▶ [Problem details]:
Rewrite the lines of every item below, replacing each "common name" with "vernacular name" and leaving everything else unchanged.

▶ [Input data]:
┌────────
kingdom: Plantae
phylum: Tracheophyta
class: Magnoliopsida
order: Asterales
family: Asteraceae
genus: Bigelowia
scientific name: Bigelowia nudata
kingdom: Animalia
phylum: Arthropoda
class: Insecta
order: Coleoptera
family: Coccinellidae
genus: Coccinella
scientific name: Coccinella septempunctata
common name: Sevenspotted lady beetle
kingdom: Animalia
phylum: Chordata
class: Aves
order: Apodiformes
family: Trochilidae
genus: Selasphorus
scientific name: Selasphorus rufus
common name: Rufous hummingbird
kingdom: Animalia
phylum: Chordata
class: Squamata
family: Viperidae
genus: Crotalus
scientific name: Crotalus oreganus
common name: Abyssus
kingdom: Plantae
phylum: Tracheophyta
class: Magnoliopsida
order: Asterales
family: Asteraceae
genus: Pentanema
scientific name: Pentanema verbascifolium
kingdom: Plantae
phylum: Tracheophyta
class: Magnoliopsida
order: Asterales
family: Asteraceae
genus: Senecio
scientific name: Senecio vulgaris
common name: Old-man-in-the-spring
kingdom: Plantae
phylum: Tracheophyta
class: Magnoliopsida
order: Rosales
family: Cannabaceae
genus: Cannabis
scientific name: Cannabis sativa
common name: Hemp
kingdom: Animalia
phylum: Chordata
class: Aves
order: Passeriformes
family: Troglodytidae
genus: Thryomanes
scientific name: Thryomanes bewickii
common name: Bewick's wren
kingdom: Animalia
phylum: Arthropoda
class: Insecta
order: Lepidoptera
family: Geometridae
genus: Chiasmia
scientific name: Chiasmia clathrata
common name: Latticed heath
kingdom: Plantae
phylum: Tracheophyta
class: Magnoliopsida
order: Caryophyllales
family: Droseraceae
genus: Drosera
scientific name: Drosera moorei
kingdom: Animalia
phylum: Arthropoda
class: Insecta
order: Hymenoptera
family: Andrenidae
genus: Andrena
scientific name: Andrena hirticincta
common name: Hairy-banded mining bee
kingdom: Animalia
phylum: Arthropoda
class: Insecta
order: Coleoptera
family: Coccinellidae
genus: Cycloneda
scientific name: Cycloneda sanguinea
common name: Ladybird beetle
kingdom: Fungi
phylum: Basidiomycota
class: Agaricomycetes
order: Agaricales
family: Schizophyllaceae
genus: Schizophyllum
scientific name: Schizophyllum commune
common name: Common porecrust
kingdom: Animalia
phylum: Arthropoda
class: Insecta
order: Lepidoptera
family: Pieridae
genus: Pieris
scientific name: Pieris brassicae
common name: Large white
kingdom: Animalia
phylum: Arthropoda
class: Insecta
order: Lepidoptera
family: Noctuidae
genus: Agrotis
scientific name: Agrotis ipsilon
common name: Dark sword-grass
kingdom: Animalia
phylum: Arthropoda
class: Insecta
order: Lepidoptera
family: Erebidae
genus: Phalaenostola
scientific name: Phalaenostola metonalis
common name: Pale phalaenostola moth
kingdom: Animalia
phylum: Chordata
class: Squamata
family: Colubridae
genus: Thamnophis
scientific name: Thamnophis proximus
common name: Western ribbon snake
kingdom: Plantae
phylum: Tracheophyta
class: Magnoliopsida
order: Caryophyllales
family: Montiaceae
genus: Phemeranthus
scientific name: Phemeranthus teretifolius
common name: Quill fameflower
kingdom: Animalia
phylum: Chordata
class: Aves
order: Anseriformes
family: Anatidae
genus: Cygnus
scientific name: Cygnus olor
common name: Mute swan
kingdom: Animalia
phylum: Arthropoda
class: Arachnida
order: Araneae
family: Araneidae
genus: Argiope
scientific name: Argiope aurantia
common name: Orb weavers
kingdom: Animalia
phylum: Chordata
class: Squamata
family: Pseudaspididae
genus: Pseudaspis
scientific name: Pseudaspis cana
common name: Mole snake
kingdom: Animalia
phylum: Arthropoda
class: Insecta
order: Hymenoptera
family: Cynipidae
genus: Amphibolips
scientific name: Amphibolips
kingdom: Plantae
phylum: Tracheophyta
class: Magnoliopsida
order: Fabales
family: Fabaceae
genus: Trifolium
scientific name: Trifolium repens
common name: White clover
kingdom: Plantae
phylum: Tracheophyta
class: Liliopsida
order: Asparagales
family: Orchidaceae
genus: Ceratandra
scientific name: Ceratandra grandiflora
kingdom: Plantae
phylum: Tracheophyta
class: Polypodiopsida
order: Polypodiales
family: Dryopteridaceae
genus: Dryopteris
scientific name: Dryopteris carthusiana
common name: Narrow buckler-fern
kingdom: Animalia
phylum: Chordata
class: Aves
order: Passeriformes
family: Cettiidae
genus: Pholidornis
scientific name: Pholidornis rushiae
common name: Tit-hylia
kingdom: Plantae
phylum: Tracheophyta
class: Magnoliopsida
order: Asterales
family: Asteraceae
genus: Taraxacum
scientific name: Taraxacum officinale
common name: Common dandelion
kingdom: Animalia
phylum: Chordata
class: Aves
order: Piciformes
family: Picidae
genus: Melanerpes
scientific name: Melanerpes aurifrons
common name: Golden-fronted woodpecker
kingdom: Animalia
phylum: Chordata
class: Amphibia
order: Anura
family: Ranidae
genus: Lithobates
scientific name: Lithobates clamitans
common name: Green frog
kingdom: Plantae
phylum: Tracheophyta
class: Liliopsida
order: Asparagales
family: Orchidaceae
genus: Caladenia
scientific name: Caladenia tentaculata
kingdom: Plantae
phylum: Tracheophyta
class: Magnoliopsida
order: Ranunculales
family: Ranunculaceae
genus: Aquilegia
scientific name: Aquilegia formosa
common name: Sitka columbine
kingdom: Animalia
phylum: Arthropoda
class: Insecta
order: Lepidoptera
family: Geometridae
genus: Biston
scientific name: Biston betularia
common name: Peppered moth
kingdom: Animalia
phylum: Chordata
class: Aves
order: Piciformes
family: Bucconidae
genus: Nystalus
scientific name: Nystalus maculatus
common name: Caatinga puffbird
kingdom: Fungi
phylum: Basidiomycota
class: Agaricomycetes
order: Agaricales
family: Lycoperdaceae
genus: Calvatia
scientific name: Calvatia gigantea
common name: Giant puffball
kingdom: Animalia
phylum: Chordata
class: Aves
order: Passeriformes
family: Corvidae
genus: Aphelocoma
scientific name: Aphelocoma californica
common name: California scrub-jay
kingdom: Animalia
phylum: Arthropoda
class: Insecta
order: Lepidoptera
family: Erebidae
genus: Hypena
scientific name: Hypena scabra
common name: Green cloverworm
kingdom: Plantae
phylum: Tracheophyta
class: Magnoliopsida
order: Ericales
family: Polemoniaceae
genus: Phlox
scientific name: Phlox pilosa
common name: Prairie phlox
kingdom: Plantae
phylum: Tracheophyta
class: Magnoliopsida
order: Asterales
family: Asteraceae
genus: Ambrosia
└────────
▶ [Written response]:
kingdom: Plantae
phylum: Tracheophyta
class: Magnoliopsida
order: Asterales
family: Asteraceae
genus: Bigelowia
scientific name: Bigelowia nudata
kingdom: Animalia
phylum: Arthropoda
class: Insecta
order: Coleoptera
family: Coccinellidae
genus: Coccinella
scientific name: Coccinella septempunctata
vernacular name: Sevenspotted lady beetle
kingdom: Animalia
phylum: Chordata
class: Aves
order: Apodiformes
family: Trochilidae
genus: Selasphorus
scientific name: Selasphorus rufus
vernacular name: Rufous hummingbird
kingdom: Animalia
phylum: Chordata
class: Squamata
family: Viperidae
genus: Crotalus
scientific name: Crotalus oreganus
vernacular name: Abyssus
kingdom: Plantae
phylum: Tracheophyta
class: Magnoliopsida
order: Asterales
family: Asteraceae
genus: Pentanema
scientific name: Pentanema verbascifolium
kingdom: Plantae
phylum: Tracheophyta
class: Magnoliopsida
order: Asterales
family: Asteraceae
genus: Senecio
scientific name: Senecio vulgaris
vernacular name: Old-man-in-the-spring
kingdom: Plantae
phylum: Tracheophyta
class: Magnoliopsida
order: Rosales
family: Cannabaceae
genus: Cannabis
scientific name: Cannabis sativa
vernacular name: Hemp
kingdom: Animalia
phylum: Chordata
class: Aves
order: Passeriformes
family: Troglodytidae
genus: Thryomanes
scientific name: Thryomanes bewickii
vernacular name: Bewick's wren
kingdom: Animalia
phylum: Arthropoda
class: Insecta
order: Lepidoptera
family: Geometridae
genus: Chiasmia
scientific name: Chiasmia clathrata
vernacular name: Latticed heath
kingdom: Plantae
phylum: Tracheophyta
class: Magnoliopsida
order: Caryophyllales
family: Droseraceae
genus: Drosera
scientific name: Drosera moorei
kingdom: Animalia
phylum: Arthropoda
class: Insecta
order: Hymenoptera
family: Andrenidae
genus: Andrena
scientific name: Andrena hirticincta
vernacular name: Hairy-banded mining bee
kingdom: Animalia
phylum: Arthropoda
class: Insecta
order: Coleoptera
family: Coccinellidae
genus: Cycloneda
scientific name: Cycloneda sanguinea
vernacular name: Ladybird beetle
kingdom: Fungi
phylum: Basidiomycota
class: Agaricomycetes
order: Agaricales
family: Schizophyllaceae
genus: Schizophyllum
scientific name: Schizophyllum commune
vernacular name: Common porecrust
kingdom: Animalia
phylum: Arthropoda
class: Insecta
order: Lepidoptera
family: Pieridae
genus: Pieris
scientific name: Pieris brassicae
vernacular name: Large white
kingdom: Animalia
phylum: Arthropoda
class: Insecta
order: Lepidoptera
family: Noctuidae
genus: Agrotis
scientific name: Agrotis ipsilon
vernacular name: Dark sword-grass
kingdom: Animalia
phylum: Arthropoda
class: Insecta
order: Lepidoptera
family: Erebidae
genus: Phalaenostola
scientific name: Phalaenostola metonalis
vernacular name: Pale phalaenostola moth
kingdom: Animalia
phylum: Chordata
class: Squamata
family: Colubridae
genus: Thamnophis
scientific name: Thamnophis proximus
vernacular name: Western ribbon snake
kingdom: Plantae
phylum: Tracheophyta
class: Magnoliopsida
order: Caryophyllales
family: Montiaceae
genus: Phemeranthus
scientific name: Phemeranthus teretifolius
vernacular name: Quill fameflower
kingdom: Animalia
phylum: Chordata
class: Aves
order: Anseriformes
family: Anatidae
genus: Cygnus
scientific name: Cygnus olor
vernacular name: Mute swan
kingdom: Animalia
phylum: Arthropoda
class: Arachnida
order: Araneae
family: Araneidae
genus: Argiope
scientific name: Argiope aurantia
vernacular name: Orb weavers
kingdom: Animalia
phylum: Chordata
class: Squamata
family: Pseudaspididae
genus: Pseudaspis
scientific name: Pseudaspis cana
vernacular name: Mole snake
kingdom: Animalia
phylum: Arthropoda
class: Insecta
order: Hymenoptera
family: Cynipidae
genus: Amphibolips
scientific name: Amphibolips
kingdom: Plantae
phylum: Tracheophyta
class: Magnoliopsida
order: Fabales
family: Fabaceae
genus: Trifolium
scientific name: Trifolium repens
vernacular name: White clover
kingdom: Plantae
phylum: Tracheophyta
class: Liliopsida
order: Asparagales
family: Orchidaceae
genus: Ceratandra
scientific name: Ceratandra grandiflora
kingdom: Plantae
phylum: Tracheophyta
class: Polypodiopsida
order: Polypodiales
family: Dryopteridaceae
genus: Dryopteris
scientific name: Dryopteris carthusiana
vernacular name: Narrow buckler-fern
kingdom: Animalia
phylum: Chordata
class: Aves
order: Passeriformes
family: Cettiidae
genus: Pholidornis
scientific name: Pholidornis rushiae
vernacular name: Tit-hylia
kingdom: Plantae
phylum: Tracheophyta
class: Magnoliopsida
order: Asterales
family: Asteraceae
genus: Taraxacum
scientific name: Taraxacum officinale
vernacular name: Common dandelion
kingdom: Animalia
phylum: Chordata
class: Aves
order: Piciformes
family: Picidae
genus: Melanerpes
scientific name: Melanerpes aurifrons
vernacular name: Golden-fronted woodpecker
kingdom: Animalia
phylum: Chordata
class: Amphibia
order: Anura
family: Ranidae
genus: Lithobates
scientific name: Lithobates clamitans
vernacular name: Green frog
kingdom: Plantae
phylum: Tracheophyta
class: Liliopsida
order: Asparagales
family: Orchidaceae
genus: Caladenia
scientific name: Caladenia tentaculata
kingdom: Plantae
phylum: Tracheophyta
class: Magnoliopsida
order: Ranunculales
family: Ranunculaceae
genus: Aquilegia
scientific name: Aquilegia formosa
vernacular name: Sitka columbine
kingdom: Animalia
phylum: Arthropoda
class: Insecta
order: Lepidoptera
family: Geometridae
genus: Biston
scientific name: Biston betularia
vernacular name: Peppered moth
kingdom: Animalia
phylum: Chordata
class: Aves
order: Piciformes
family: Bucconidae
genus: Nystalus
scientific name: Nystalus maculatus
vernacular name: Caatinga puffbird
kingdom: Fungi
phylum: Basidiomycota
class: Agaricomycetes
order: Agaricales
family: Lycoperdaceae
genus: Calvatia
scientific name: Calvatia gigantea
vernacular name: Giant puffball
kingdom: Animalia
phylum: Chordata
class: Aves
order: Passeriformes
family: Corvidae
genus: Aphelocoma
scientific name: Aphelocoma californica
vernacular name: California scrub-jay
kingdom: Animalia
phylum: Arthropoda
class: Insecta
order: Lepidoptera
family: Erebidae
genus: Hypena
scientific name: Hypena scabra
vernacular name: Green cloverworm
kingdom: Plantae
phylum: Tracheophyta
class: Magnoliopsida
order: Ericales
family: Polemoniaceae
genus: Phlox
scientific name: Phlox pilosa
vernacular name: Prairie phlox
kingdom: Plantae
phylum: Tracheophyta
class: Magnoliopsida
order: Asterales
family: Asteraceae
genus: Ambrosia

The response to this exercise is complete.